For an hour and a half, people came forward and spoke about what they called the failure of the Social Equity Program and the financial hardship they’ve experienced as a result.
They also spoke about the need for a seat at the table during any further discussions to ensure that the right questions are asked and answered with regard to their concerns around fairness in the licensing process.
Attendees were asked to quiet down several times and at least three people were escorted out by officers following angry outbursts about the way DCR has handled applications.
At the Commission’s October 24 hearing, DCR executive director Cat Packer acknowledged that two applicants gained access to the online application prior to the September 3 launch because they reset their passwords moments before the 10 a.m. start time.
On November 18, following a call for an independent investigation by Mayor Eric Garcetti, Packer announced that this latest round of the application process would be audited by a third party and that the process would be put on hold until the audit was completed.
Packer addressed concerns in a November DCR update. “DCR recognizes the imperfect nature of this process, but we are confident that the integrity and fairness of the process has not been compromised.

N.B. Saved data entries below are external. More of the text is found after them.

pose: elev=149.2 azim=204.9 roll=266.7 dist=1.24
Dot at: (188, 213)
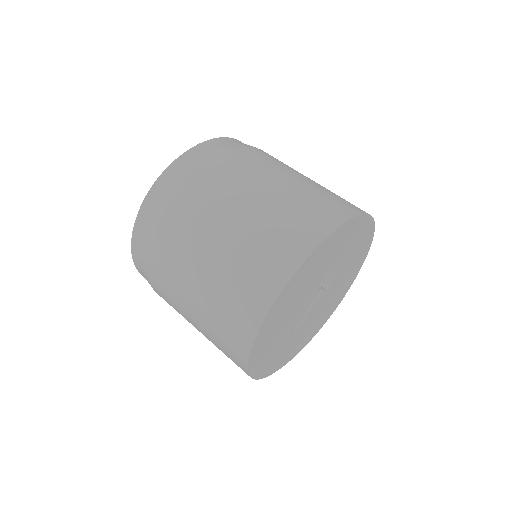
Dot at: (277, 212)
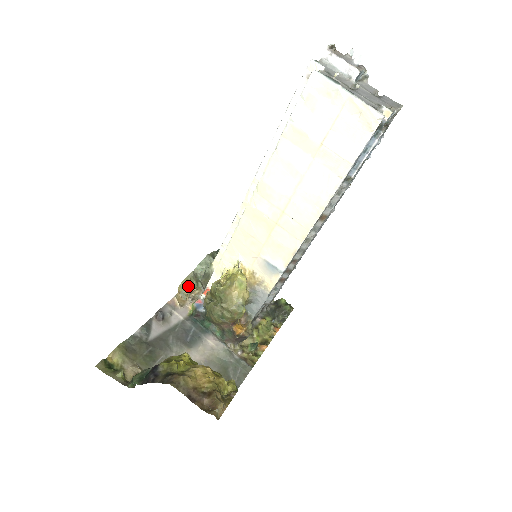
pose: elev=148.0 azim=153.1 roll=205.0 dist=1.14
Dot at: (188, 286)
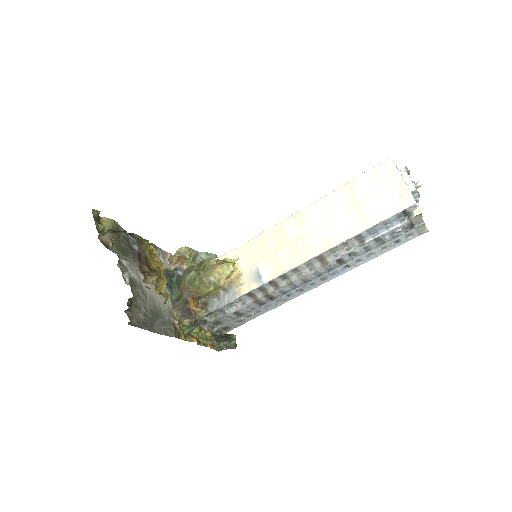
Dot at: (186, 253)
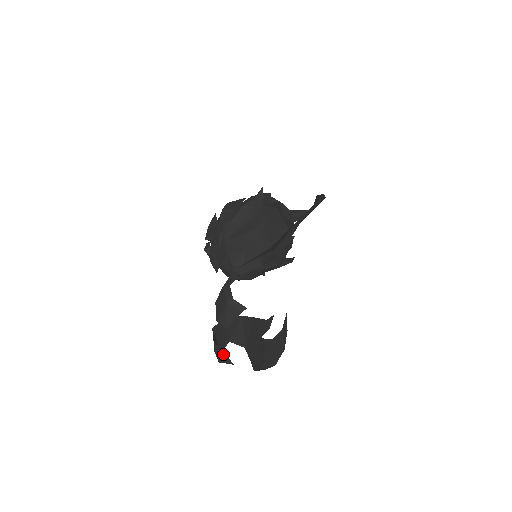
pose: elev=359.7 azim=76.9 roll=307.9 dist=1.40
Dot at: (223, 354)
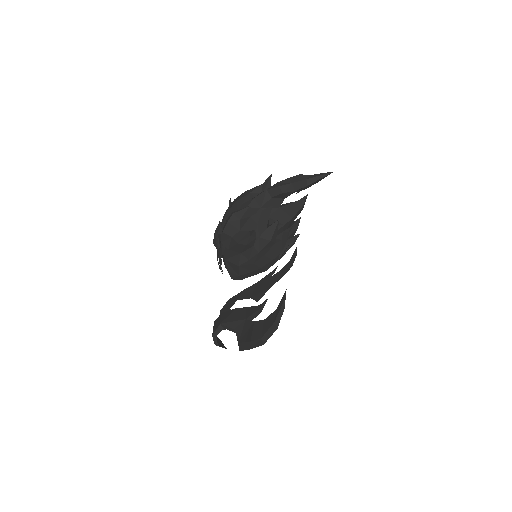
Dot at: occluded
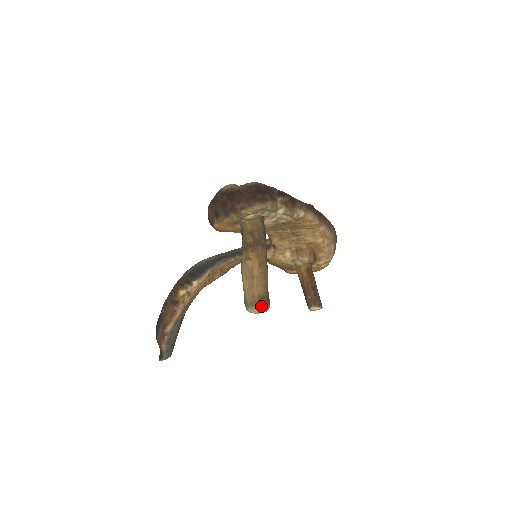
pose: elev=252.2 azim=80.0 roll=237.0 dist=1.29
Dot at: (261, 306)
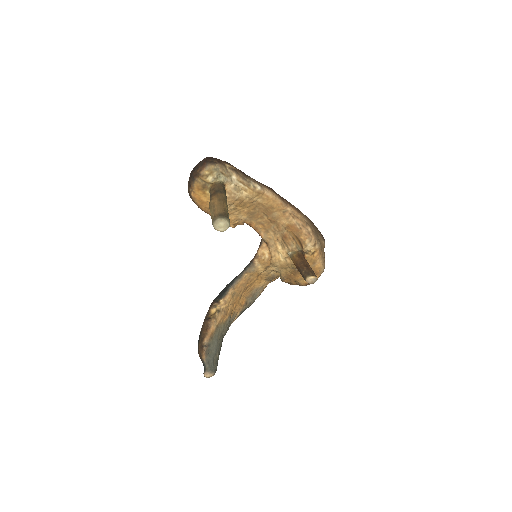
Dot at: (220, 218)
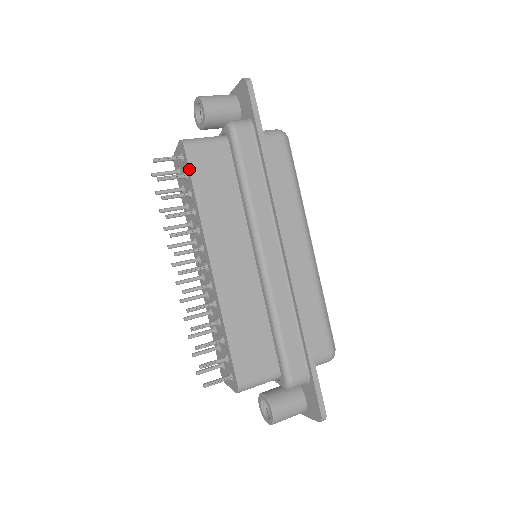
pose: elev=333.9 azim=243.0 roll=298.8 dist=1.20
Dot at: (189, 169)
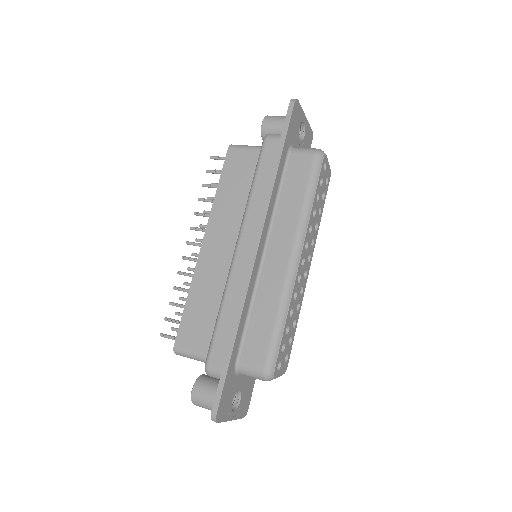
Dot at: (223, 166)
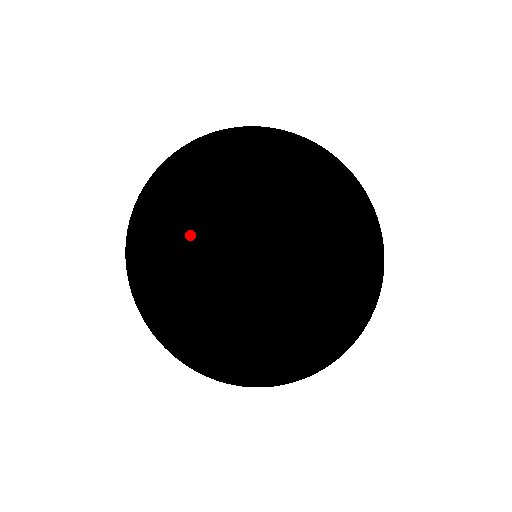
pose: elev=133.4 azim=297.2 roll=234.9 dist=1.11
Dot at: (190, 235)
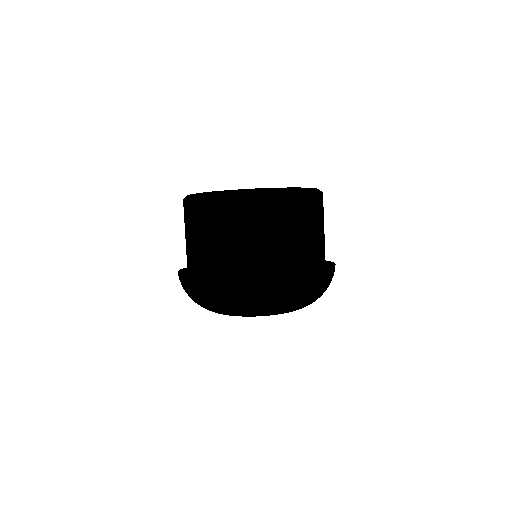
Dot at: occluded
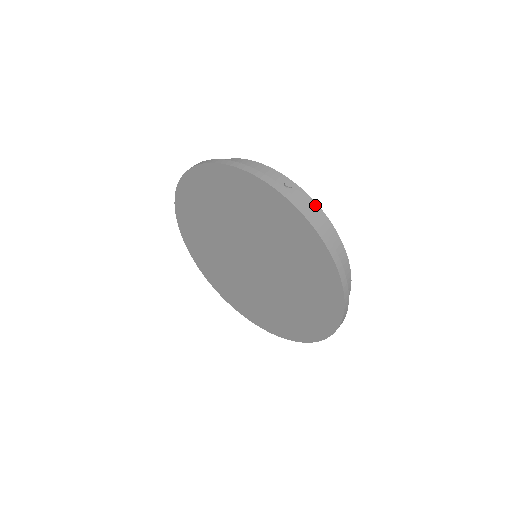
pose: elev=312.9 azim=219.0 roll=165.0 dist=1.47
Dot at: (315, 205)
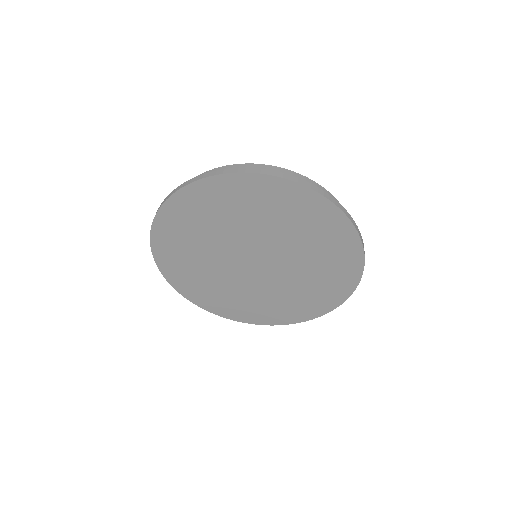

Nevertheless, the imperfect nature of policy implementation has fueled mass speculation and contention,” Packer wrote.
Packer reiterated this sentiment in Thursday’s meeting, asserting that DCR took reasonable and appropriate actions to ensure that applicants were not unfairly advantaged or disadvantaged by these two early applications. This was done by “normalizing” the early applications to a 10 a.m. start time by giving them an order number based on the amount of time it took them to complete their applications. Members of the audience and the Commission had questions about whether this approach was reasonable. It is unclear whether different internet speeds and the program used to implement the application process could have impacted the time that these applications were submitted.
Packer spoke about implementation of the Social Equity Program and the harm applicants feel it has caused them.
“I agree with many of the folks in this room who are frustrated by the hope that was presented by this department and by this Program. I didn’t think that it would take us this long to get to this point and I am disappointed with where we are at,” Packer said.
Packer addressed those upset that DCR allowed 802 applicants, who say they took financial risk to participate in the Phase 3 process, when only 100 would be selected.
“For the 700 people who aren’t successful, we created unnecessary harm,” Packer told the audience.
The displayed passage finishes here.